Activity. Start at the first line of the listing below. Write out each line exactly, stopping after the one that contains "The image shows".

========================

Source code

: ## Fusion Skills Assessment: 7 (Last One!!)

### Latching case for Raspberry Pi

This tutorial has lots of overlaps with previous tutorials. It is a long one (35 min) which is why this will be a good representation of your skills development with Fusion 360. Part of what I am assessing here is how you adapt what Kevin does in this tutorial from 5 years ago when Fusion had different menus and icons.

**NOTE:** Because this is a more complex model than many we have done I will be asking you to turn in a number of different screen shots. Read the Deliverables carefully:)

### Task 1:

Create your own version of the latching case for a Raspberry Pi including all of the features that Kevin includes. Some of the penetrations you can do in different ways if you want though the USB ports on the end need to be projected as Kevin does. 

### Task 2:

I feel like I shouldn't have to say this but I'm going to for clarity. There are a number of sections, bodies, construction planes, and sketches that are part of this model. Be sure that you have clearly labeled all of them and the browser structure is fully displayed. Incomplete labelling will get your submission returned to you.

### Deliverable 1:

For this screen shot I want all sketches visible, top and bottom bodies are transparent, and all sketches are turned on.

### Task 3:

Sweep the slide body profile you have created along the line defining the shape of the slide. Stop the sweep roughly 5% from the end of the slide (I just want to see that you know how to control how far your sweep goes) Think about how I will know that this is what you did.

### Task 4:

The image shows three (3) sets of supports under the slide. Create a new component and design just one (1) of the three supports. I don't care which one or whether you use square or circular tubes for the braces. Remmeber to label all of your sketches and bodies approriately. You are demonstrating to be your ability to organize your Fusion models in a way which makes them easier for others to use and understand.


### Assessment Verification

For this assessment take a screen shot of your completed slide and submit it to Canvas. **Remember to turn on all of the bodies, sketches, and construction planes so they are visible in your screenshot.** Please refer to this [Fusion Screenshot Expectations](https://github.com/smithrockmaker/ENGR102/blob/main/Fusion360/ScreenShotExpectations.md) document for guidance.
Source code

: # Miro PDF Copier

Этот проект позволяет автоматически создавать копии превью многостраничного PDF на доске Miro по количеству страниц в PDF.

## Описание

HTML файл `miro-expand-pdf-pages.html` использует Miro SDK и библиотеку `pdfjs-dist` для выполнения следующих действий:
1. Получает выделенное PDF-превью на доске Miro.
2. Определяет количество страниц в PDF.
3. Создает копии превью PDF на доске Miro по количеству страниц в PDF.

========================

Task result.
Source code

: ## Fusion Skills Assessment: 7 (Last One!!)

### Latching case for Raspberry Pi

This tutorial has lots of overlaps with previous tutorials. It is a long one (35 min) which is why this will be a good representation of your skills development with Fusion 360. Part of what I am assessing here is how you adapt what Kevin does in this tutorial from 5 years ago when Fusion had different menus and icons.

**NOTE:** Because this is a more complex model than many we have done I will be asking you to turn in a number of different screen shots. Read the Deliverables carefully:)

### Task 1:

Create your own version of the latching case for a Raspberry Pi including all of the features that Kevin includes. Some of the penetrations you can do in different ways if you want though the USB ports on the end need to be projected as Kevin does. 

### Task 2:

I feel like I shouldn't have to say this but I'm going to for clarity. There are a number of sections, bodies, construction planes, and sketches that are part of this model. Be sure that you have clearly labeled all of them and the browser structure is fully displayed. Incomplete labelling will get your submission returned to you.

### Deliverable 1:

For this screen shot I want all sketches visible, top and bottom bodies are transparent, and all sketches are turned on.

### Task 3:

Sweep the slide body profile you have created along the line defining the shape of the slide. Stop the sweep roughly 5% from the end of the slide (I just want to see that you know how to control how far your sweep goes) Think about how I will know that this is what you did.

### Task 4:

The image shows three (3) sets of supports under the slide. Create a new component and design just one (1) of the three supports. I don't care which one or whether you use square or circular tubes for the braces. Remmeber to label all of your sketches and bodies approriately. You are demonstrating to be your ability to organize your Fusion models in a way which makes them easier for others to use and understand.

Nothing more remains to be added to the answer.